Pedagogia do Insulto
Às voltas com uma “pedagogia do insulto”, constituída de piadas, brincadeiras, jogos, apelidos, insinuações, expressões desqualificantes. Tais “brincadeiras” são poderosos mecanismos de silenciamento e de dominação simbólica. Por meio dessa pedagogia, estudantes aprendem a mover as alavancas da homofobia mesmo antes de terem a mais vaga noção do que elas significam (SULLIVAN, 1997). E, não raro, fazem com que a pedagogia do insulto seja acompanhada de tensões de invisibilização e revelação (frequentemente involuntária), próprias de uma pedagogia do armário.

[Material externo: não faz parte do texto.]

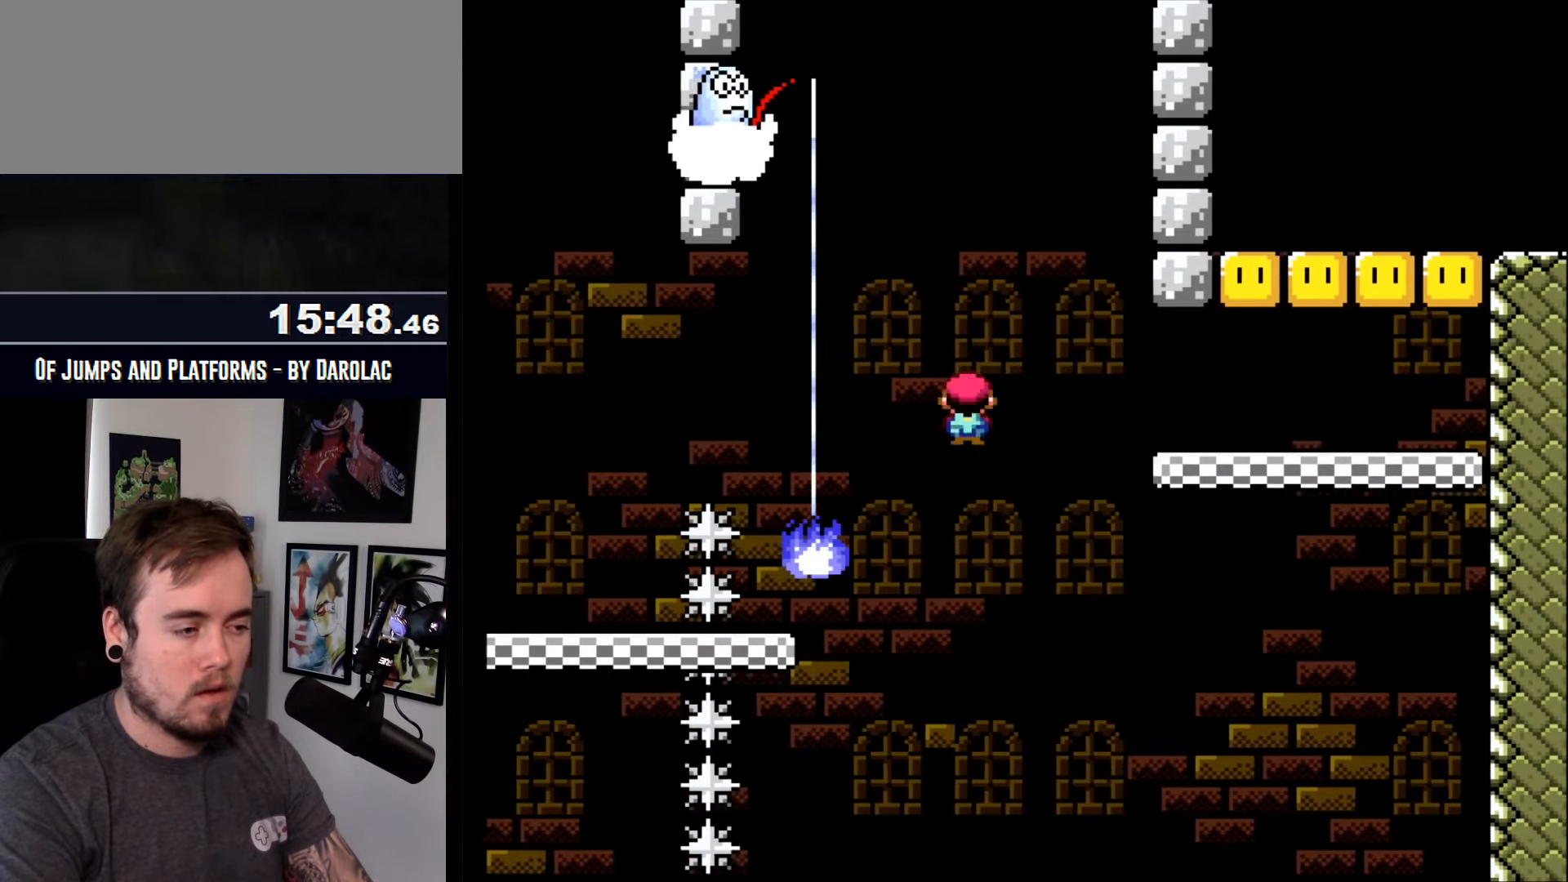
{"buttons": ["CROSS"], "events": [[500, "R1", "up"]]}
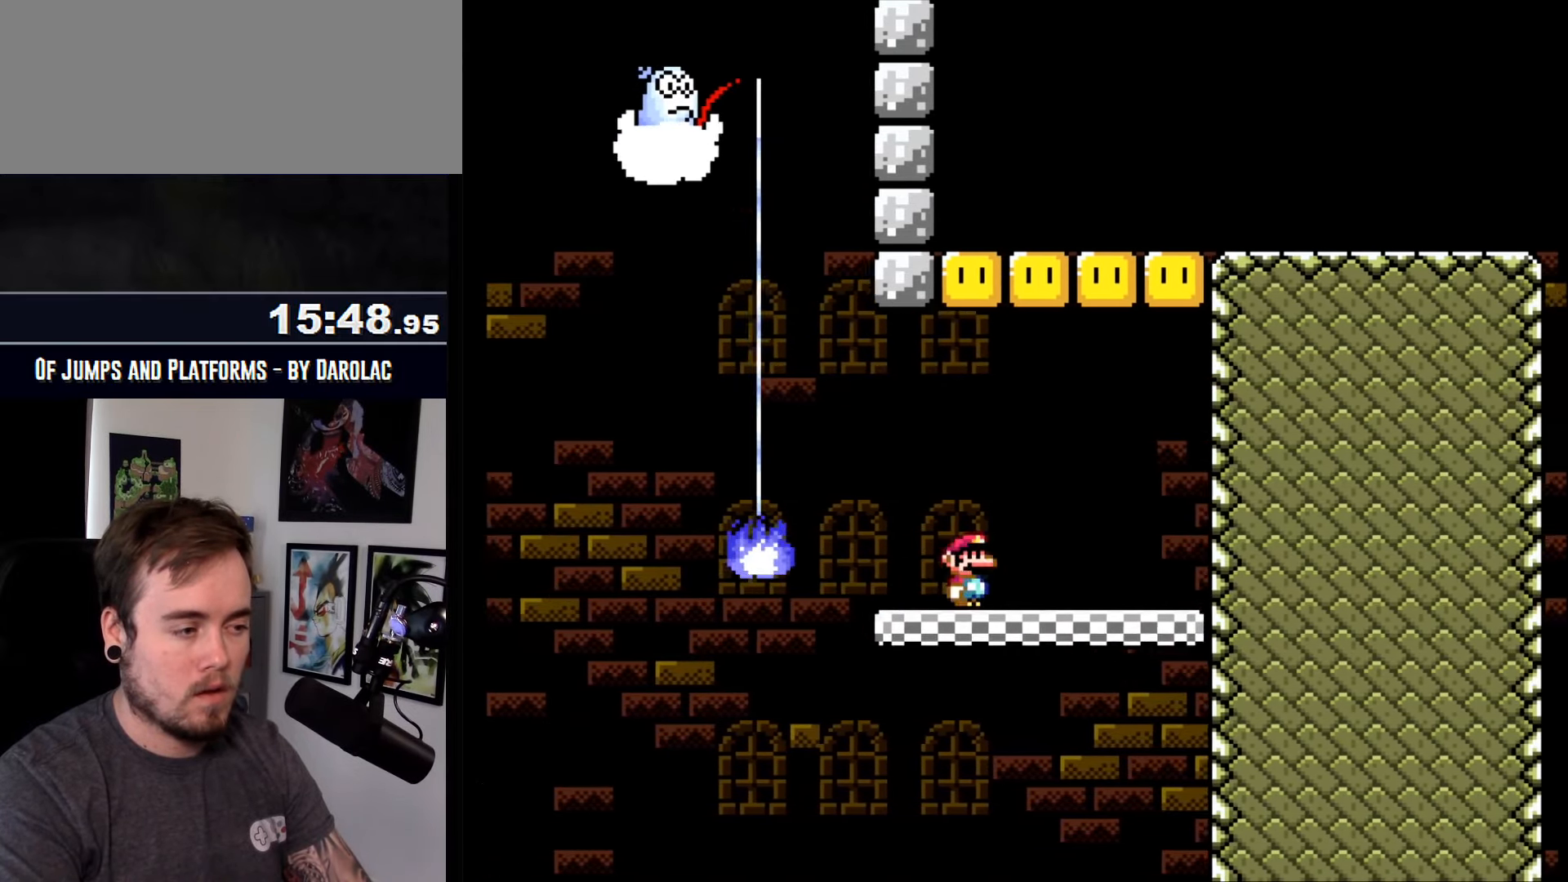
{"buttons": ["CROSS", "TRIANGLE"], "events": [[200, "TRIANGLE", "down"]]}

Cf. SULLIVAN, Andrew. Praticamente normal. São Paulo: Cia das Letras, 1997.
Pedagogia do Armário
Vale lembrar que o “armário” (como é conhecido o processo de ocultação da posição de dissidência em relação à matriz heterossexual), por um lado, regula a vida social de pessoas que se relacionam sexualmente com outras do mesmo gênero, submetendo-as ao segredo, ao silêncio ou expondo-as ao desprezo público – e, não raro, a tudo isso. Por outro, privilegia as que se mostram conformadas à ordem heterossexista e reforça as instituições e os valores heteronormativos. Cf. SEDGWICK, Eve Kosofsky. A epistemologia do armário. Cadernos Pagu, Campinas, n. 28, jan./jun. 2007.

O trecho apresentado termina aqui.